|For the advanced sushi enthusiast.|
I am lucky enough to know one of the oldest bottlenose dolphins in human care. Her name is Nellie, and she turned 58 years old yesterday*. She is the second oldest dolphin of her species in recorded history. She is as reliable as the Timex watches she used to endorse in her TV ads:
Nellie's Timex Ad
What's it like working with an animal that has reached an age that is far past normal life expectancy? Yes, it's awesome. Mostly, it's humbling. Here is an accurate account of an actual and recent interaction I had with the Amazing Ms. Nellie:
Me: Good morning Ms. Nellie! Please show me your tail to allow me to see if you've gotten any bumps or bruises on it.
Nellie: Eeeeek. Click. Click. (No. How about I spin instead?)
Me: Okay, Ms. Nellie. I promise it will only take me a moment to look at your tail. Please, show me your tail.
Nellie: Eeeeek. Click. Click. (I don't care if it takes a moment, or six hours. I'm not giving you my tail. Why should I, anyway?)
Me: Well, it's something we trainers do to ensure you get the best health care possible.
Nellie: Click. Clickclick. Sqeak. (That's a load of malarkey. In my day, we didn't have health care. In my day, I was in a Timex commercial. I voted for President Nixon, although I now admit that was a mistake. I remember the first monkey of your kind landing on the moon. Seems like a waste of tax dollars to me, but what do I know? I don't even pay taxes. I guess that means I'm smarter than you. And for all of these reasons, you will not be seeing my tail. Would you like to hear me sing?) Squeak! Squeak! Squeak!
Me: Nellie. I am using positive reinforcement. I have fish. I have a basketball. I have all of these things that you are supposed to want. Those things should motivate you to show me your tail when I ask you for it. I am a senior trainer. I know how to train dolphins. So please, give me your tail.

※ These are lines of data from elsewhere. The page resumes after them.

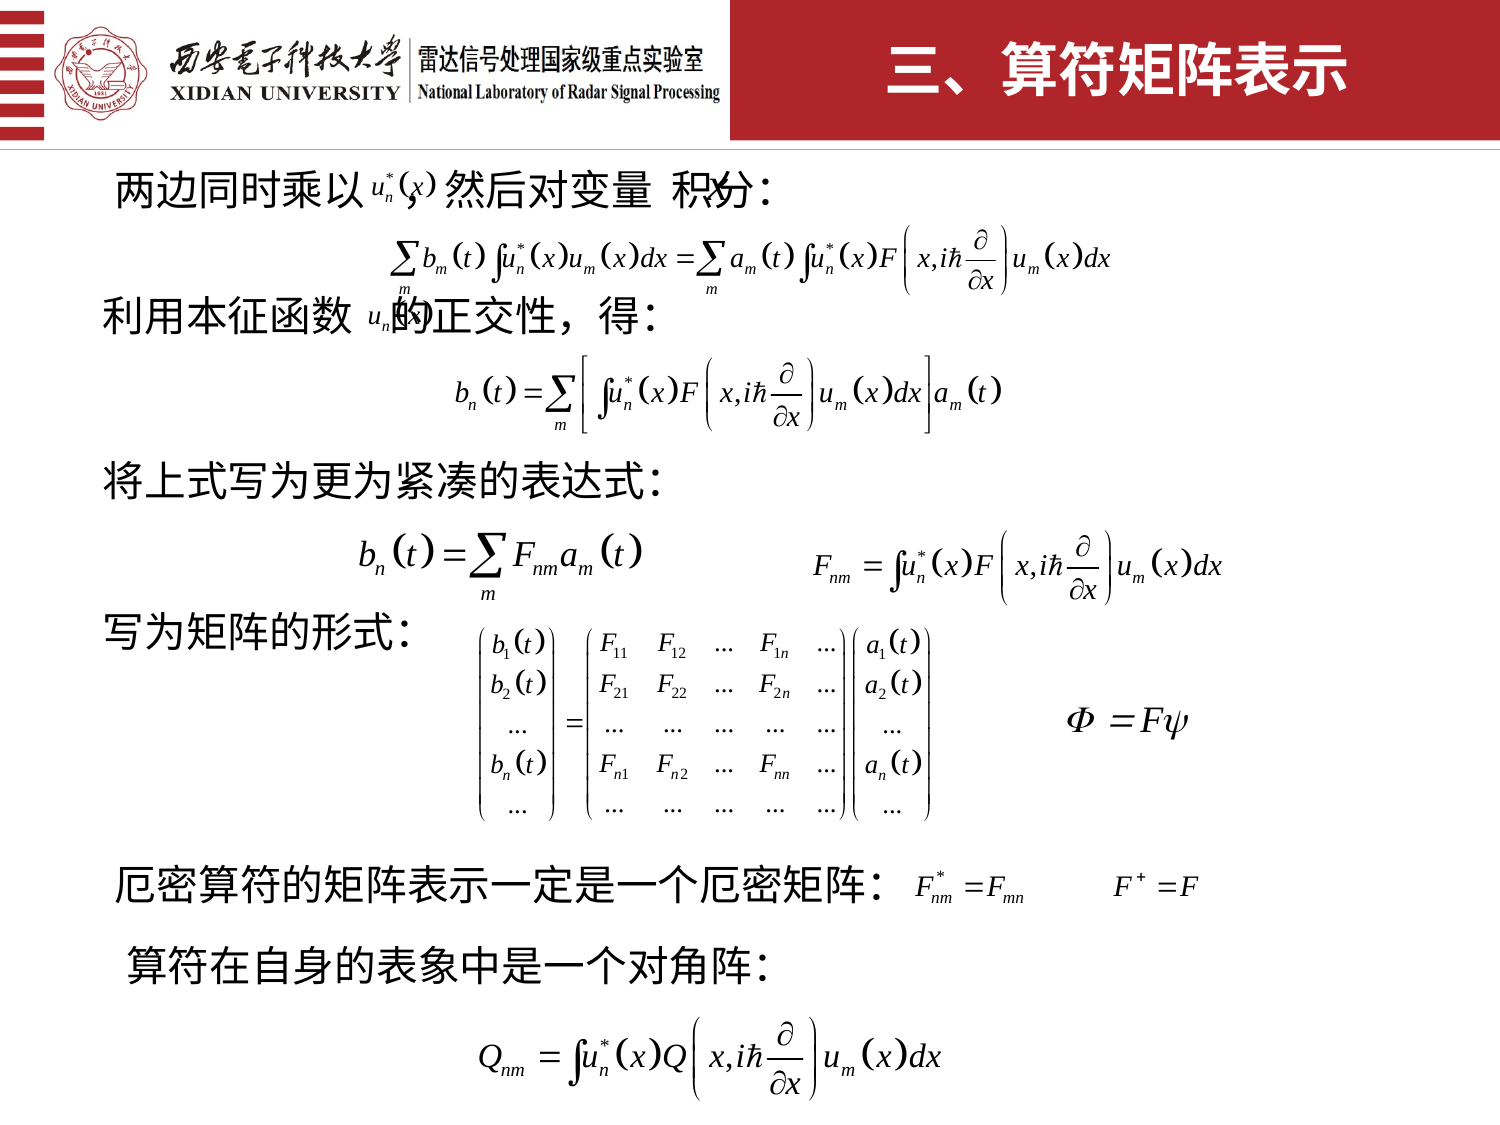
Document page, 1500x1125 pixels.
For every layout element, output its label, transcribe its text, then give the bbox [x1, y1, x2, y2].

text_box 厄密算符的矩阵表示一定是一个厄密矩阵： [100, 851, 1363, 917]
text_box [365, 164, 440, 214]
text_box 两边同时乘以 ，然后对变量 积分： [100, 156, 1363, 222]
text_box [806, 521, 1230, 613]
text_box 三、算符矩阵表示 [804, 25, 1431, 111]
text_box 写为矩阵的形式： [87, 598, 1351, 664]
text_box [1059, 695, 1202, 750]
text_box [472, 621, 941, 830]
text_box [362, 294, 437, 343]
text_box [695, 163, 743, 216]
text_box 将上式写为更为紧凑的表达式： [87, 446, 1351, 512]
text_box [449, 346, 1009, 443]
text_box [384, 216, 1118, 302]
text_box 利用本征函数 的正交性，得： [87, 281, 1351, 347]
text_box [471, 1007, 952, 1109]
text_box 算符在自身的表象中是一个对角阵： [111, 932, 1374, 997]
picture [50, 21, 728, 125]
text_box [908, 862, 1211, 913]
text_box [351, 525, 647, 611]
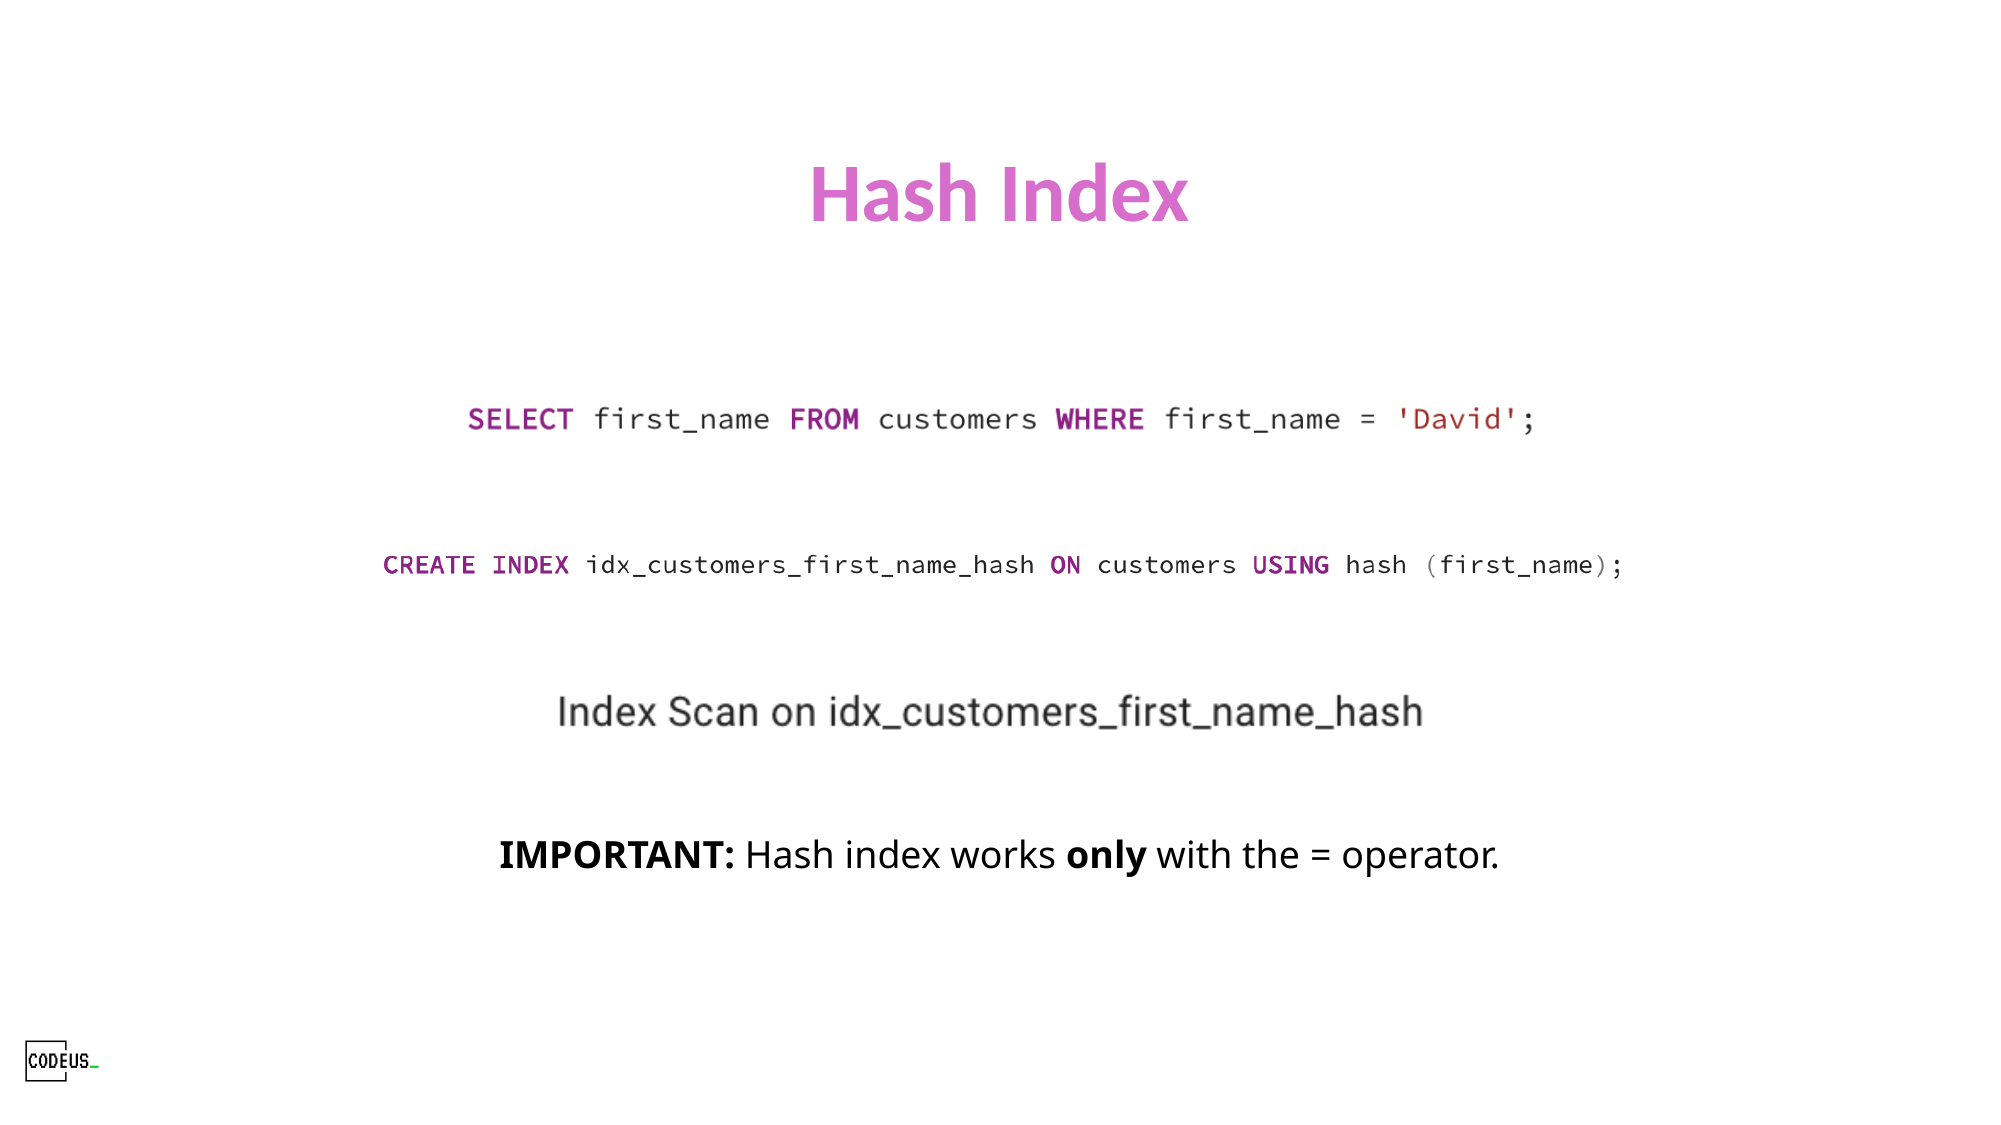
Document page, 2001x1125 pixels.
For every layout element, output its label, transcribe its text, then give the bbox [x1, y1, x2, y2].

Nellie: Okay, enough of the cute dolphin B.S. Look, whippersnapper. I am 58 years old. In your terms, that makes me 116 years old. You are an infantile, blond, female, dolphin "trainer", the likes of which I've seen literally thousands of times. I don't do anything for fish or basketballs. You are nothing but a servant to the rest of us dolphins. You feed us when we want, you clean our rooms without pay, you provide us with free health care, you give us every toy we demand. I've trained YOU to give them to ME. And you can keep your stupid fish and toys. I'd rather have a shot of brandy and play canasta. Let me know when you can provide me with a nice, young pool boy to look at.
You can't argue with a gigantic, intelligent, and ancient animal. Let's delve further into this topic of Nellie's dissension:
When I think of myself as a trainer, I think of myself as this:
|The Dolphin Trainer! Compassionate, predictable, fair, and fun!|
|A hopeless weirdo.|
From Nellie's perspective, I can certainly understand why she gives me the Middle Flipper on occasion. She does what she wants, when she wants. She gives you the Middle Flipper in a way that is usually diplomatic (i.e. I do not actually understand what Nellie is saying as she refuses to do what I'm ask her to do). She does not swim off in a huff, or slap her tail on the water (a sign of dolphin irritation in some cases), nor does she get aggressive.
Nellie has mastered the art of civil disobedience. And why not? She has certainly seen the dolphin training field change in many ways. When she was born, dolphin training was in its infancy. Where today trainers will guide the dolphins through small steps towards an end goal, Nellie's childhood training experience likely consisted of a trainer waiting until Nellie did something awesome, then fed her for it. Neither of these two schools of thought are incorrect, but they are certainly different. Nellie has mastered many methods of training.
Every so often she will do something that none of her current trainers were aware that she knew. Swatting a mosquito on your forehead could elicit a response from Nellie that results in a triple backflip. What else does she have stored in that big, seasoned dolphin brain of hers? Maybe I should listen a little more than I try to teach.
So hats off to you, Ms. Nellie. I am honored to be your student.
* The average life expectancy of a bottlenose dolphin is around 30 years old, although they can live into their 40s and more rarely, their 50s. Once they get to their 40s, they enjoy such activities as: pickle ball, supper clubs, and watching reruns of the Lawrence Welk Show.